Five hours kter, he had what he estimated as forty-four minutes' worth of lecture. It seemed by then as if there were no facts anywhere in the universe, in his own brain or anyone else's or just lying about loose, which could possibly be brought within his present scope. And even so, he'd been travelling for a large part of his forty-four minutes along the knife-edge dividing the conceivably-just-about-relevant from the irreducibly, immitigably irrelevant. The fifteen minutes needed to top the thing up to the fifty-nine minutes he'd set himself would have to be occupied by a presumably rather extensive conclusion, and he didn't want to write one of those. Something on the lines of 'Finally, thank God for the twentieth century' would satisfy him, but it wouldn't satisfy Welch.
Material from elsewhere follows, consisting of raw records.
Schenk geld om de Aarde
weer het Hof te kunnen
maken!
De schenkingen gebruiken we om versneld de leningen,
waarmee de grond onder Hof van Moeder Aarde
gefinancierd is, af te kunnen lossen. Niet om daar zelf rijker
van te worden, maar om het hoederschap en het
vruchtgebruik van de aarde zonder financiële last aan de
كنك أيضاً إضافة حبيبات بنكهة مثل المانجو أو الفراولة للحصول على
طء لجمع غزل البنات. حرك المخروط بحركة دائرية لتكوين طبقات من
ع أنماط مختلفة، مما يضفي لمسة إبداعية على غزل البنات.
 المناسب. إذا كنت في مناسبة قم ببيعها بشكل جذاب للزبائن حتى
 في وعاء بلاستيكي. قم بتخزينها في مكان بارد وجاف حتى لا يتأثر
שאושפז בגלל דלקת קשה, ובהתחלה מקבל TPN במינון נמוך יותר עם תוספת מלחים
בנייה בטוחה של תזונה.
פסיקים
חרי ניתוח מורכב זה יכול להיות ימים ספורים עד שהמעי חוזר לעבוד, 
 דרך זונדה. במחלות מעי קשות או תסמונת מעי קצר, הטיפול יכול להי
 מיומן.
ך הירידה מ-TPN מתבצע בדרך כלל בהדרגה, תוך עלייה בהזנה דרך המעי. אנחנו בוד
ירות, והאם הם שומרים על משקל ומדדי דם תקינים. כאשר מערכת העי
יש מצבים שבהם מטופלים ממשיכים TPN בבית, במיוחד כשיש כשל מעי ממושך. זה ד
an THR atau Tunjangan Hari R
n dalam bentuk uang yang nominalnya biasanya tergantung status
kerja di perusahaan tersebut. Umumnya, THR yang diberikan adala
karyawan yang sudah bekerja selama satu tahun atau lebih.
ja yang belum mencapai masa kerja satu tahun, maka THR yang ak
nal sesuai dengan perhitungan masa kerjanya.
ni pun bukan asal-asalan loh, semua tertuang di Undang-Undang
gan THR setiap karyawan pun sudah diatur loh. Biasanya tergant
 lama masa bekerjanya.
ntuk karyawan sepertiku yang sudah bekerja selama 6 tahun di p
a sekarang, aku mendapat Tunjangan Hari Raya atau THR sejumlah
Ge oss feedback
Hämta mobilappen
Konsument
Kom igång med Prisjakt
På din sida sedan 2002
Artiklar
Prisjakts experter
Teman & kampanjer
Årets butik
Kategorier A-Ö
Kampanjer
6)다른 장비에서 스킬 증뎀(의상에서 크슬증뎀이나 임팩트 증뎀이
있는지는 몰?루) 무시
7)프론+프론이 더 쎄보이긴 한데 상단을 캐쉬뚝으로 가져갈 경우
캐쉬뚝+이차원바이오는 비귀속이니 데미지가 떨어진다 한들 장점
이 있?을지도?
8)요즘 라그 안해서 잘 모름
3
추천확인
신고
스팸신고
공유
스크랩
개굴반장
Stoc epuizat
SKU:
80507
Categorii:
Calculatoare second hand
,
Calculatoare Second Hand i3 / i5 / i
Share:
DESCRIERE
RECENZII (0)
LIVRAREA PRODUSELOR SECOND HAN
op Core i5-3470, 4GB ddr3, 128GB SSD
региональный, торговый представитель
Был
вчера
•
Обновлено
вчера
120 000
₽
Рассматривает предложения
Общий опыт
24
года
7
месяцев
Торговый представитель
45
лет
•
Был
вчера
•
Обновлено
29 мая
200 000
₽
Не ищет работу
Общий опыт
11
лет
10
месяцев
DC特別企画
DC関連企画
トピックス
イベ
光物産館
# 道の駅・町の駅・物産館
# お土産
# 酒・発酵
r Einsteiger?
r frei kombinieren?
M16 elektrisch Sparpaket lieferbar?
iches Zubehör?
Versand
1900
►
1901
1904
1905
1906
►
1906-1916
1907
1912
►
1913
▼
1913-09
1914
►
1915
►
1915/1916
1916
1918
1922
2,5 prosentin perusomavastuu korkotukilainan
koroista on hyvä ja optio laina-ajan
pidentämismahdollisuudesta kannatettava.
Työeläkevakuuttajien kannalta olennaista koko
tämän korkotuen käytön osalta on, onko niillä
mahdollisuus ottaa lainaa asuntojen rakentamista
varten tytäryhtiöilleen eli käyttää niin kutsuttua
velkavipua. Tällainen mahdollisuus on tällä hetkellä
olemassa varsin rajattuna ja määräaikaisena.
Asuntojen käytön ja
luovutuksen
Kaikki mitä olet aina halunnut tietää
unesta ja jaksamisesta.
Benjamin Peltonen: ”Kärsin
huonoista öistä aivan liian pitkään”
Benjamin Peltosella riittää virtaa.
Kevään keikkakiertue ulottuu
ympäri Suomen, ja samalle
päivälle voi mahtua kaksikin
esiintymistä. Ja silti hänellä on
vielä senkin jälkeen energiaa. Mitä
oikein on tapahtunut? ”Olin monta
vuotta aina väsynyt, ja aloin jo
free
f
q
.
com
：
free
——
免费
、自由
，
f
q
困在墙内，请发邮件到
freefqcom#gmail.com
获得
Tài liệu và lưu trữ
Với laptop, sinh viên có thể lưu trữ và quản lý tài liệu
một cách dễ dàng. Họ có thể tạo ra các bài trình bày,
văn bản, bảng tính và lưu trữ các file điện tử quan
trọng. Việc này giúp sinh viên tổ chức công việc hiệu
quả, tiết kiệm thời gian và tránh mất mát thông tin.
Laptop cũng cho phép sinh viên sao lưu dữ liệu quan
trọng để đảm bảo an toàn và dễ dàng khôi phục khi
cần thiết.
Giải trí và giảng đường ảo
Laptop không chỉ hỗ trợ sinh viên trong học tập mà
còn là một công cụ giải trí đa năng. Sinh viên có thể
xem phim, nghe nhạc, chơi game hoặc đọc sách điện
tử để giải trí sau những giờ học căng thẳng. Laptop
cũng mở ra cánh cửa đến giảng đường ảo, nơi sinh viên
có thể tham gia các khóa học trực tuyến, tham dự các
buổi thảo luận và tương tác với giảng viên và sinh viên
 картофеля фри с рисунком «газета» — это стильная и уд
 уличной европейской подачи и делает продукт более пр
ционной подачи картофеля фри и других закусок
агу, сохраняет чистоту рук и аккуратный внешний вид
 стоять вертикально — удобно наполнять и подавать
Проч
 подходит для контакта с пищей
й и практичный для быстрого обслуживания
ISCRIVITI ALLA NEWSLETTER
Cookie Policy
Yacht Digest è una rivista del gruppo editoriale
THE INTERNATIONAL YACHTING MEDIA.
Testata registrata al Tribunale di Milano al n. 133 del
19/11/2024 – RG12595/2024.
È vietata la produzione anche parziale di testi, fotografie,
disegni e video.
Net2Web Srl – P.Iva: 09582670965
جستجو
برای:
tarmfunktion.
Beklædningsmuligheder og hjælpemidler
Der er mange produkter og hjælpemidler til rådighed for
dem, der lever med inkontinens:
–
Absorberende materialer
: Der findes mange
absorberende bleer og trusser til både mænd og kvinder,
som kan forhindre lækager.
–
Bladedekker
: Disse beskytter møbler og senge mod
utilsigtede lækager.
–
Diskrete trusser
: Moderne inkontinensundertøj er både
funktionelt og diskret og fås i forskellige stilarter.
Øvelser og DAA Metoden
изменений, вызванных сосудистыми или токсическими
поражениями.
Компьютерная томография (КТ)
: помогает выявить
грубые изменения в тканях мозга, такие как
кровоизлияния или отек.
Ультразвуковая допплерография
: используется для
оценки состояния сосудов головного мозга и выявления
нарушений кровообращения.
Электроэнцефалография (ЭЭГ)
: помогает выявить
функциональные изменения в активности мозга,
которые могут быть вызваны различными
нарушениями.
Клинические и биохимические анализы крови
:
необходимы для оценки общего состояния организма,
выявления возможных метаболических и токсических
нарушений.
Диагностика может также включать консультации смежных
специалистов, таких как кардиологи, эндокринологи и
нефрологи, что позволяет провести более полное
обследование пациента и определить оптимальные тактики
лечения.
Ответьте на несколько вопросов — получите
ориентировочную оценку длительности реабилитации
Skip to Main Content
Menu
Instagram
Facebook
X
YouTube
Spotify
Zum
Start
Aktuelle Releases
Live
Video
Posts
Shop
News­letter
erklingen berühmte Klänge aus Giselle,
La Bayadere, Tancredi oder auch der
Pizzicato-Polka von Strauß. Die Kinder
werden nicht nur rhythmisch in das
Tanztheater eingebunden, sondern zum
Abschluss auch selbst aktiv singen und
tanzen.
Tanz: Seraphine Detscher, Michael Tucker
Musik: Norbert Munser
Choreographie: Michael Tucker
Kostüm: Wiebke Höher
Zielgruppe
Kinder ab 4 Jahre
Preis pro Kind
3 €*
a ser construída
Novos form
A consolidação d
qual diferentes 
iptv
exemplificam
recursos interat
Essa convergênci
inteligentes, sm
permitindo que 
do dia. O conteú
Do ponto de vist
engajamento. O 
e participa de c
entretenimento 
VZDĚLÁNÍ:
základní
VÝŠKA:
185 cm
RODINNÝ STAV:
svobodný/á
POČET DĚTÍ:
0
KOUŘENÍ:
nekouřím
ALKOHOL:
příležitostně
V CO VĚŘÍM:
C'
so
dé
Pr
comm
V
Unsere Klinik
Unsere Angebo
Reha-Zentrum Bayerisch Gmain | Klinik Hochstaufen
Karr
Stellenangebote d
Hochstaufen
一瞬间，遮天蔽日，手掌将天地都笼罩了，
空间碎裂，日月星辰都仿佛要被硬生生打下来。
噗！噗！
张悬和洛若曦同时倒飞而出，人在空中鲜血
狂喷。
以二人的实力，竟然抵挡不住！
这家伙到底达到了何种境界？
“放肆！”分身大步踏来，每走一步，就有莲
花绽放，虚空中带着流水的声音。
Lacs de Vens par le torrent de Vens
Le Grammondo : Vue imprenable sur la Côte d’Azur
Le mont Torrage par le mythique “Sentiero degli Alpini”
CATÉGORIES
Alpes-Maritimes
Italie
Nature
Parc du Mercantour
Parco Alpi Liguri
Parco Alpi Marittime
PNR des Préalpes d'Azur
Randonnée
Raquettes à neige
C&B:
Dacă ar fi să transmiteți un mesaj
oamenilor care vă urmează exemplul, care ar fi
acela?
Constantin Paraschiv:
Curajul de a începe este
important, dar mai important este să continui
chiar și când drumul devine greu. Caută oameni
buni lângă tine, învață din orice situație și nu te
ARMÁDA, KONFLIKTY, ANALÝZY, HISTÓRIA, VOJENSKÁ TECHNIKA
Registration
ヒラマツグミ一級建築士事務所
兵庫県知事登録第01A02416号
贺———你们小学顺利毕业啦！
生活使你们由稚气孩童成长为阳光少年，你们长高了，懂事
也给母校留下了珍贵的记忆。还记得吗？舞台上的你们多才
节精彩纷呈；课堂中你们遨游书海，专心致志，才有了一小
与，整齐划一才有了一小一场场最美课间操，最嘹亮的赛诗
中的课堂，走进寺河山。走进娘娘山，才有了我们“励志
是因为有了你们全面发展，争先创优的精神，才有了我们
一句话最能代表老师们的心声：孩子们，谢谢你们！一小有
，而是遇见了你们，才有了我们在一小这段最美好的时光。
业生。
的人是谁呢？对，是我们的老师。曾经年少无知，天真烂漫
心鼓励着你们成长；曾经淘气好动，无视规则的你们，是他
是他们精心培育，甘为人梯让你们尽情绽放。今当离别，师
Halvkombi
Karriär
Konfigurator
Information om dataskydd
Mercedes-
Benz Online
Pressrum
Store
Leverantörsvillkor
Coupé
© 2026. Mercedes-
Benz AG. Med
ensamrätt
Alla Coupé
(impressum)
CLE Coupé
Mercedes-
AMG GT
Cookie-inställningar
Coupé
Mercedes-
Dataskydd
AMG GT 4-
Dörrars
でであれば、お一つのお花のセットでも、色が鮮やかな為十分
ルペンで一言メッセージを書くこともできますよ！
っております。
Then he seized his pencil again, gave a happy laugh, and wrote: 'This survey, brief as it is, would have no purpose if left as a mere' - he crossed out 'mere' -'historical record. There are valuable lessons here for us, living in an age of prefabricated amusements as we do. One wonders how one of the men or women I have tried to describe would react to such typically modern phenomena as the cinema, the radio, the television. What would he think, accustomed as he was (had been? would have been? is?) to making his own music (must look at Welch at this point), of a society where people like himself are regarded as oddities, where to play an instrument himself, oneself, instead of paying others to do so, to sing a madrigal instead of a cheap dance-lyric, is to incur the dreaded title of " crank ", where…'
He stopped writing and ran out into the bathroom. He started washing with frenzied speed. He'd left it just late enough; with luck he'd have time to get ready and rush along to the hotel for tea with Christine, but no time to think about tea with Christine. Nevertheless, for all the energy of his movements, he began to feel a little queasy with apprehension.
He arrived at the hotel two minutes late. On turning into the lounge where tea was served, he felt a pang of fear, or whatever emotion it was, kicking at his diaphragm when he saw Christine already sitting waiting for him. He'd counted on a few minutes' grace to think of things to say to her; if it had been Margaret, he'd have had them and more.